The Heels return four starters on the offensive line as well as several other players who saw time last season. There’s a rotation of running backs who have experience but are not big names, and the receiving corps is deep and promising and could still get better. Carolina is hopeful that Tez Walker, a big-play receiver who transferred from Kent State, will get clearance to play from the NCAA at some point before kickoff on Saturday.

“What we’ve got to do is have two game plans,” Brown said. “We’ve got to have one game plan with Tez and one without him.”

Whichever plan the Tar Heels end up using, it will need to be executed to perfection against a South Carolina team that upset the Tar Heels in the Duke’s Mayo Bowl in 2021, part of the current three-year bowl losing streak under Brown.

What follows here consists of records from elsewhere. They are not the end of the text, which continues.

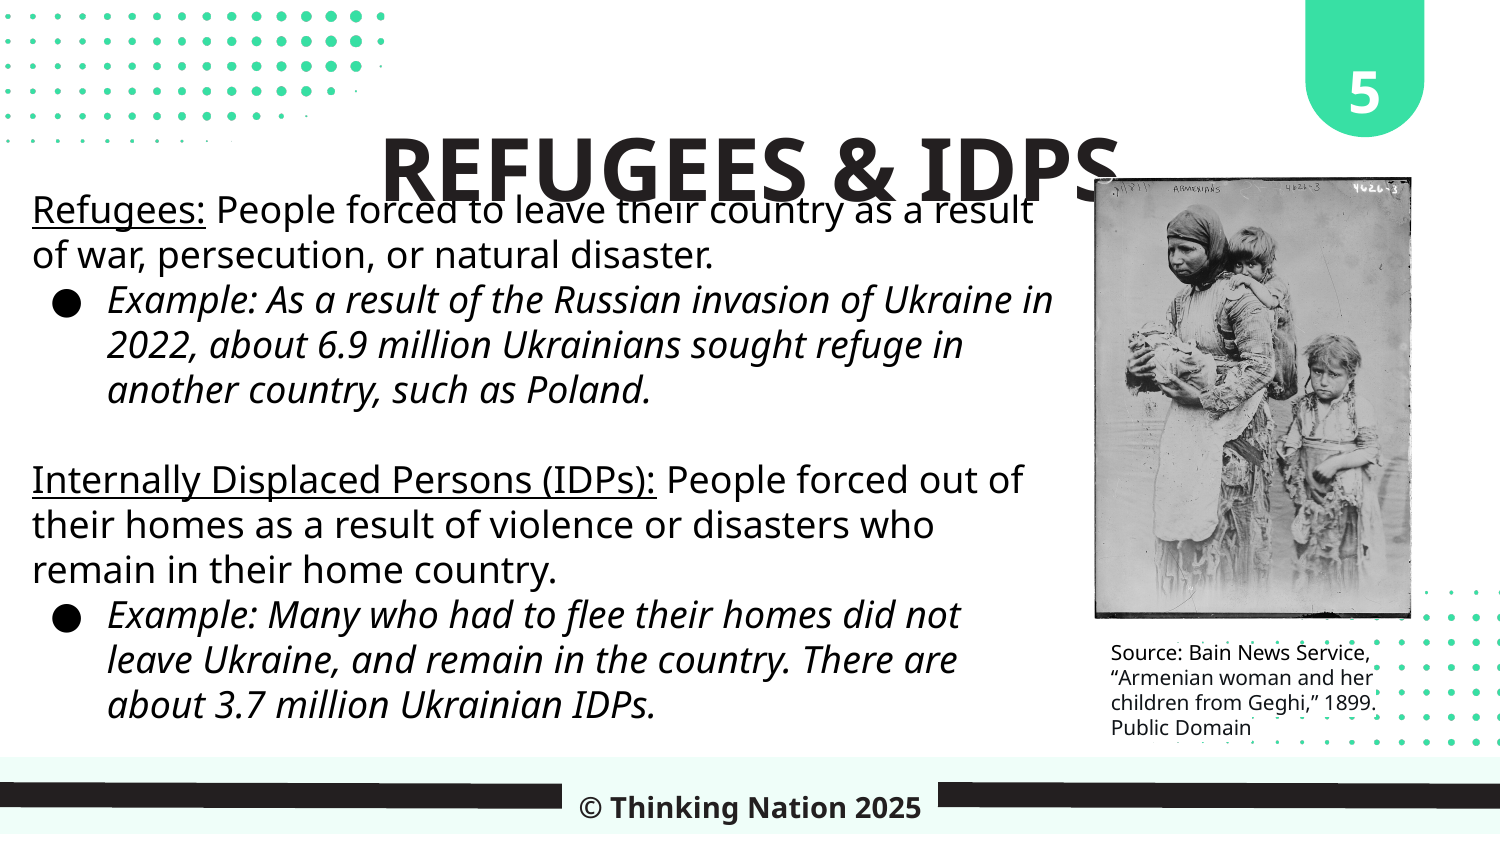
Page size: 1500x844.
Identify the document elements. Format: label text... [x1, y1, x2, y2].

text_box Refugees: People forced to leave their country as a result of war, persecution, or natural disaster. Example: As a result of the Russian invasion of Ukraine in 2022, about 6.9 million Ukrainians sought refuge in another country, such as Poland. Internally Displaced Persons (IDPs): People forced out of their homes as a result of violence or disasters who remain in their home country. Example: Many who had to flee their homes did not leave Ukraine, and remain in the country. There are about 3.7 million Ukrainian IDPs. [31, 186, 1057, 727]
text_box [0, 756, 1500, 835]
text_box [1300, 0, 1430, 138]
picture [1094, 177, 1413, 619]
text_box Source: Bain News Service, “Armenian woman and her children from Geghi,” 1899. Public Domain [1095, 624, 1439, 674]
text_box REFUGEES & IDPS [209, 71, 1291, 219]
text_box [1128, 590, 1500, 755]
text_box [0, 0, 385, 144]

While the opener is as far removed from a postseason game as you can get, it’s still circled on the UNC schedule. Get past the Gamecocks and a 5-0 start is potentially in the cards for the Tar Heels. Looking at the schedule, a 10-0 run heading into Clemson is not out of the realm of possibility.

The key is a simple one. Just do better.

“We’re jumping in with both feet,” he said. “We lost respect at the end of last year. We’re trying to get that respect back.”